Install all OS/ software / application updates
Software updates are designed to keep your account and device secure from the latest security threats. A hacker can capitalize on your hesitation to update the software by using its inherent vulnerabilities to access your sensitive data. Software distributors generally release dozens of patches every week to address potential vulnerabilities. Make sure you don’t miss out on any by setting your updates priority to “automatic”.
Don’t fall for phishing attacks
Phishing attacks are emails from supposedly known, trusted brands asking for your PII under the guise of providing customer service. Verify and contact their phone numbers to be sure that the email under discussion is legit. Beware of all unprompted emails as they could potentially be phishing attacks.

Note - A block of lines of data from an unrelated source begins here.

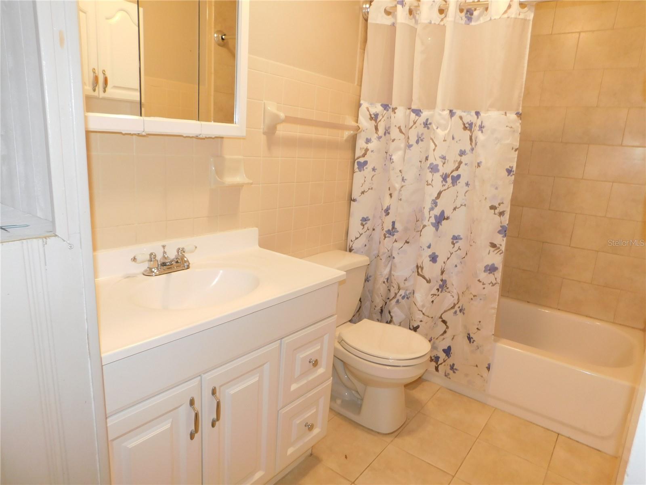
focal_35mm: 23
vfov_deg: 58.9
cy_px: 242
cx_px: 323
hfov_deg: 73.9
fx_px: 429
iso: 140
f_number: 3
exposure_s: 1/30
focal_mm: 4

Don’t “over-share” on your social media
Social media is such a gold mine for cybercriminals because users tend to share unnecessarily important details about themselves without a thought. Be careful and selective while sharing your information there. Set the privacy setting of your account to private so that only friends can see it. Do not post anything sensitive as everything you post on the internet can end up in the hands of fraudsters in the aftermath of a data breach.
Look for HTTPS or “Padlock” when you browse
The “S” in HTTPS stands for secure and it means HTTP with encryption. The major difference between the two is that HTTPS uses TLS (SSL) to encrypt normal HTTP requests and responses, consequently it is way safer than HTTP. Some browsers will also indicate this additional protection by showing a small “padlock” next to the website’s address to indicate that the connection between your web browser and the website server is encrypted.
Once your PII is compromised, you become vulnerable to a vast number of mostly financial crimes. Credit cards and bank accounts can be opened falsely in your name, phony tax returns can be filed on your behalf and you will most likely take a hit before you even become aware of it. Recovery is possible but a cumbersome process. So why not be cautious and aware, and just prevent the hassle?